Symbolique.                                                                         N° 210

Sommes-nous devenus fous? Nous venons d'occulter intégralement nos studios, toutes les grandes fenêtres d'ancienne petite salle de classe d'école laïque des filles y sont passées alors que nous n'aimons rien mieux que la lumière! Désormais, c'est comme s'il fallait descendre quelques marches pour les trouver, dans d'anciennes caves voûtées qui distillent une atmosphère plus intimiste.

Autrefois ce fut cet univers factice, fait de problèmes d'arithmétique et de dictées conventionnelles mais si difficiles quand la langue du lait maternel parle gallo. Je doute sur les intentions républicaines dans cette forme achevée de la culture: non point augmenter le savoir mais imprimer une marque commune à une certaine catégorie d'individus.

L'école -celle-ci, l'autre celle des garçons est passée mixte- est fermée depuis plusieurs décennies, désaffectée elle laissera place à un local de permanence d'une très grande banque mondiale du crédit pour l'agriculture, mis par la mairie gratuitement à sa disposition avec le passage hebdomadaire de la femme de service municipale pour assurer le ménage. Je doute sur les intentions d'aide à la petite agriculture dans cette forme achevée de prêt à la modernisation: non point augmenter l'autonomie des paysans mais encore imprimer une marque commune à une certaine catégorie d'individus. Puis à un studio de radio associative...rurale, loué cette fois-ci et sans passage de l'employé. Normal. Elle n'a rien à enseigner, ni rien à prêter.

L'école avait le privilège d'être à la fois un dedans et un dehors. Pour en témoigner de nos jours le seuil de la porte en granit usé, limé, par les godillots à clous, et les sabots. Comme ailleurs la classe a eu une odeur qui comme ailleurs se composait de craie, de transpiration, de vêtements entassés. Et la règle, les cartes murales, cartes de géographie irréelle. Et l'encre, les querelles, les punitions. Et des pleurs, des joies, des rires. De la paresse, de la souffrance, de la fierté. Les blouses, les fables de La Fontaine, les vers immortels de Victor Hugo, l'histoire glorieuse de France. La respectabilité de l'instituteur. Qui résidait dans la haute bâtisse qui jouxte la classe. Qui se faisait craindre. Surtout quand ce n'était pas su par coeur.

Le symbolique de l'école, et du jeu des enfants. En bandes les enfants et leurs vélos, et le cartable que l'on balance avec désinvolture, un mouvement d'épaule. La rêverie sur la tartine de gros pain beurré. La frontière linguistique qui séparera l'enfant de ses parents, une césure. L'accent du canton, unique.

S'enfermer dans l'étude des survivances, dans la recherche des archaïsmes, dans le souci de recueillir les dernières traces d'un passé qui s'éteint, n'a jamais été notre préoccupation. Cependant ne devons-nous pas avoir foi dans un certain génie des lieux travaillés par l'homme? Quoiqu'il en soit de cette dernière remarque, après modification de l'apparence des lieux, qu'est-ce qu'une classe-chambre noire? Pour se mettre à l'écoute de ce qui est: d'un sensible en devenir. Depuis plus de deux décennies nous attestons que ces lieux ont l'esprit délié. Le cas échéant ils résistent.
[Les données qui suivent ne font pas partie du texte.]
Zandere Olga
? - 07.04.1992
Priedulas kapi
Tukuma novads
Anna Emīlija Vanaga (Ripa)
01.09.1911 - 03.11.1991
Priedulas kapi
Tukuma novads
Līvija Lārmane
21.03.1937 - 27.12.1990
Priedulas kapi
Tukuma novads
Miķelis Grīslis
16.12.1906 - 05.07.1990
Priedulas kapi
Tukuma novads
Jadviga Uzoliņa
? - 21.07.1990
Ainsi le lieu de cette écoute est pourtant insonorisé! alors quelle écoute est-ce? Qu'est-ce que cela signifie? En vue de quoi? Je réponds: ces questions sont sans signification réelle.

Vitale. Auto-affirmative - je parle de cette écoute. Pleinement réelle. Celle de la liberté. Comme une poche d'air avant qu'un souffle vienne lui donner forme, et mouvement, une voile. Comme aussi une prise d'autonomie par rapport à son voisinage proche, tant par le fait de réduire considérablement les gênes pour autrui, que par cette façon de s'extraire du microcosme.

Voyez mes circonvolutions pour en arriver à notre chantier de fin d'hiver: la poursuite de ce que nous avons entamé dans la remise à niveau de fond en comble de nos moyens de production et de diffusion. Une preuve de santé et de validité, comme on dit d'un enfant qu'il a de bonnes couleurs.
 
Les Présocratiques posaient la question de savoir quelle est la substance primordiale: ils répondaient la nature. Entendant par là "ce qui est primaire, fondamental et persistant, par opposition à ce qui est secondaire, dérivé et transitoire". Que cette substance soit celle de la radio et de tous les enfants rêveurs qui aimaient les couleurs qui étaient parfois celles des livres de géographie: le privilège d'être à la fois un dedans et un dehors!